The bottom of the cycle is often when longer-term value is created, according to Paul Murphy, EY Australia and Asia Pacific Mining and Metals Transactions Leader.

His comment follows the release of EY’s report, Mergers, acquisitions and capital raising in mining and metals, 2014 trends, 2015 outlook.

Deal volume in the Australian mining and metals sector declined for the fourth consecutive year to 144 deals in 2014, down from 178 in 2013 and the lowest since 2003.

Overall deal value in the Australian sector also reached a 10-year low of $US4.7 billion in 2014, down from $US5.5 billion in 2013 and the lowest since 2004.

Global deal volumes and value also hit 10-year lows in 2014, with 544 deals and overall deal value of $US44.6 billion.
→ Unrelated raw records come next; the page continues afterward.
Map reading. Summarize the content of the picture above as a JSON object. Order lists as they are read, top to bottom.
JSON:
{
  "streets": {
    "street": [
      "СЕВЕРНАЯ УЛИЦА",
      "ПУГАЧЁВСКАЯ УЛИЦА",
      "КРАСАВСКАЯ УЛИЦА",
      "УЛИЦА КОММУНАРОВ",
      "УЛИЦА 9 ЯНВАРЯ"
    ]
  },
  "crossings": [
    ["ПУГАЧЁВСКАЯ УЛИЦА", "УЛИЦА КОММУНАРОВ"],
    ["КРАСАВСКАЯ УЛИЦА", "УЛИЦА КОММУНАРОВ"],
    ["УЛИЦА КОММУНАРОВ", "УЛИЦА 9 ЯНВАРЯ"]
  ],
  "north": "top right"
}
Murphy says standing still is not an option for the sector.

“We expect to see mining companies continuing to review their portfolios and capital allocation with regard to growth options,” he says.

“As the sector enters the latter stages of a global supply rebalancing and new mining industry participants jockey to stake their position, companies are juggling shorter term financial performance with longer term value drivers to take the necessary capital decisions to optimise value creation.”

Murphy says the current sector focus on return on capital employed lends itself to short-term decision making.

“But given the cyclical characteristics of the sector and the need to invest significant capital many years ahead of production and earnings, a longer term perspective must be overlaid,” he says.

“Following the cost reduction programs, internal capital allocation and productivity measures of the past few years, the really successful management teams will be those that have a broader focus on total shareholder return and take the necessary capital decisions today to support long term value creation.”

EY established three groups of companies, according to their relative spend on “buy” (acquisitions), ”build” (capex and exploration) and ”return” (share buybacks and dividends, less equity issues) as a proportion of market value.

EY analysis of capital allocation trends of 30 of the largest listed mining companies globally between period 2003-2013, showed a clear underperformance by those companies which invested primarily in a “build” strategy over the time period, while “returners” outperformed, with “acquirers” not far behind.

“Acquisition options have often been taken off the table because of the significant impairments that have followed deals in recent years, and the stigma attached as a result,” says Murphy.

“This overlooks the huge returns that some acquisitions created earlier in the cycle, and the short payback that a deal, if executed well, may generate overall compared to investing in a portfolio asset. Given the sector is now back to the lowly M&A levels of 10 years ago, the question is when to move, as the rule of thumb tells us that the early movers will create the most value.”